With another cold snap expected to hit us this weekend, it should have the bream and tailor on the bite both in the rivers and off the beaches. The cool change and uncovering of coffee rock patches along our beaches and river mouths will provide much needed feeding and spawning grounds for our key winter bread and butter fish species, the yellow fin bream.
Yellow -fin bream have picked up in numbers and are weighing in at reasonable sizes at the moment - they will be on the menu for anglers young and old over the next few months. Winter is the time when these big fish migrate to feed and spawn in coastal gutters and river mouths. In particular any rocky rubble or out crops areas will be the best places to target these fish. We have already seen good hauls over the past few weeks with a few fish up over the kilogram mark. The Mooloolah River has been firing well with really good numbers of bream around the boat moorings, La Balsa Park and the rock wall. The lower reaches of the Maroochy River, in particular the mouth is fishing well with bait during low light periods with an increase in the number of bream around 40cm last weekend. The stretch between the Pincushion and Marcoola beach has a few nice gutters scattered along its length and the tailor fisherman have been hooking big pilot bream on pilchards, half their luck! Things can only get better over the coming weeks for big bream.
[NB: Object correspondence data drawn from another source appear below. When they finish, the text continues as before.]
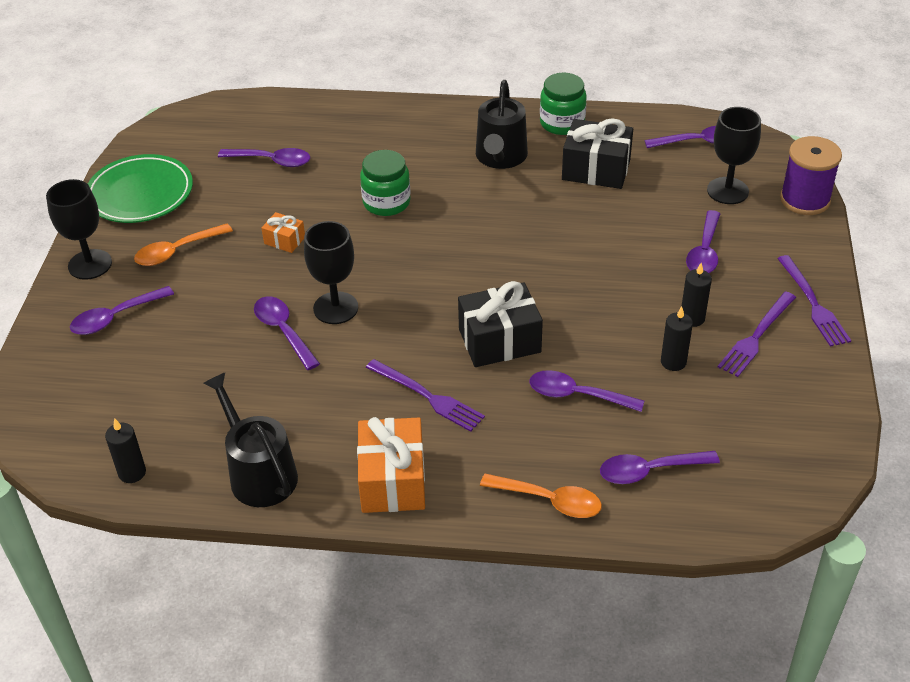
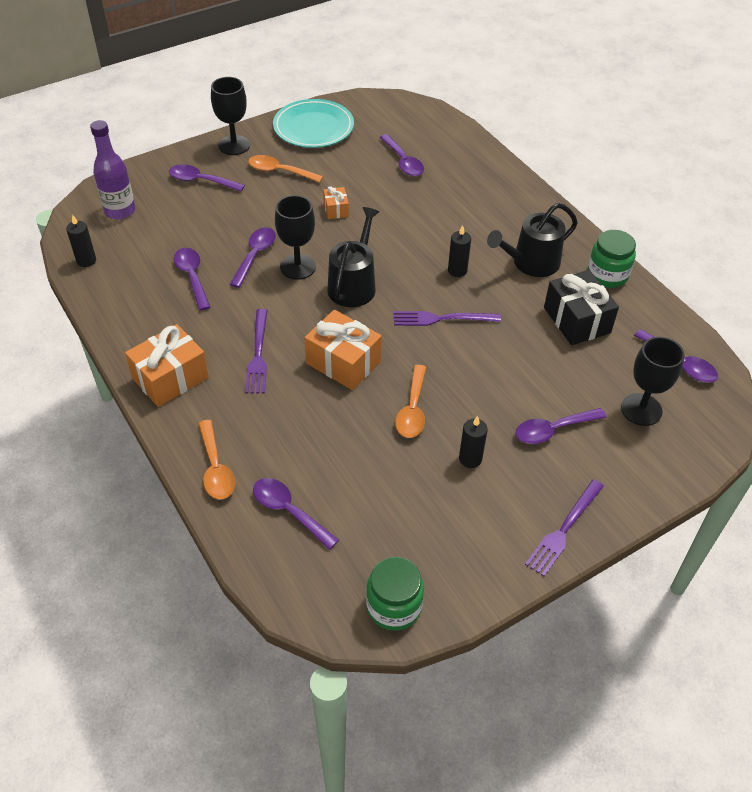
camera: 50 degrees right, 5 degrees up
green plate [88,154,193,223] -> turquoise plate [273,99,354,148]
black watering can [203,373,298,507] -> black watering can moved to [327,207,379,307]
green jar [360,150,411,216] -> green jar moved to [366,557,424,631]
black gift [458,281,543,367] -> orange gift [304,310,382,390]
purple spoon [529,370,644,412] -> purple spoon moved to [174,248,210,311]
black candle [661,306,693,371] -> black candle moved to [448,225,471,277]
purple fork [718,291,796,377] -> purple fork moved to [394,311,501,326]
purple spool [780,136,842,215] -> none
none -> purple bottle [90,120,135,219]
none -> orange spoon [395,365,426,438]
Make sure that you are well prepared for the craftiness of bream. Dawn, dusk, top of the tide, overnight in the same spot and fishing structures like jetties, boat moorings, rocky areas and near the bar are all important facts to consider. Don't get caught when your out at the Pincushion and you lose your last set of gang hooks snagged on the rocks and the blokes fishing next to you are dragging in kilo size fish. A well organised fisherman should have plenty of pre rigged gang hooks or at least a box of Mustad 4200D or 4202D saltwater series hooks to make up gangs. Tru Turn hooks in style 711 are also very useful when rigged with black crane swivels rigged in between each hook. The swivels allow the hooks to twist and set in the fish's mouth, avoid destroying the pilchards flesh when inserting the gang hooks and help to minimise line twist. Always carry a small spool of bait mate elastic cotton in your tackle box to help lash your pilchard to the hook and avoid loosing it to tidlers. Gangs are also ideal when fishing small baitfish like whitebait, herring, frogmouth pilchards and small strips of mullet fillet.
Get yourself a decent hook file or stone to sharpen the hooks in between fish. Most hooks are sharp new out of the box, but some even require a touch up before use. A small sure catch hook sharpening stone only cost $4.50 and is a very smart investment for any angler. A variety of different sinkers to allow for varying currents and waves heights as well as a couple of different strengths in monofilament and wire leader material are needed for adapting to changing fishing conditions. For those who wish to fish at night it would pay to have spare batteries for your head lamps or torch and some clip on glow in the light for your rod tips so that you can see the bites and what you're doing. Be prepared for changing fishing conditions and the worst case scenario that you loosing hooks to big tailor and you should be rewarded with good fish.
Over the coming weeks we will follow on from this article with tips on baits, rigs, specific locations, tides, moons, tackle, lures and techniques for catching the big pilot bream.
LOCAL FISHING REPORT
Noosa: Tailor to 2kg along Teewah stretch. Bream, good whiting and chopper tailor from Sunshine, Marcus and Peregian Beaches. Trevally, school jew to 90cm and tailor to 2kg in Noosa Sound. Flathead from lake Cooroibah to the ski run. Mangrove jacks, trevally and tailor near the ski run.
Maroochydore: School jew to 85cm around the river mouth over night. Chopper tailor, trevally and 2.8kg mangrove jack around the Motorway Bridge pylons. Flathead and bream from Chambers Island, the cod hole and the river mouth. Mangrove jack, school jew and flathead from Bli Bli.
Kawana: A 1.12m long barramundi and a 2kg estuary cod were taken on lure in the middle reaches of the river. Trevally and flathead around McKenzie's Bridge. Chopper tailor and bream off the rock walls. Garfish in The Basin and along the La Balsa Park.
Caloundra: Chopper tailor and flathead round the bar Flathead and whiting in Bells Creek. Flathead off the Military Jetty. Trevally and estuary cod in Pelican Waters. Mud crabs south of Coochin Creek.
Despite the cool weather there are still a few mangrove jack on the chew. Neville Telford was fishing with mullet strips in the cod hole for this solid 12.85kg specimen.
Best mates Jordan and Jordan also used mullet strips from the bank around the cod for dusky flathead and bream.
Leighton Hicks has been catching some better sized yellow fin bream, along with flathead and blue swimmer crabs off Picnic Point.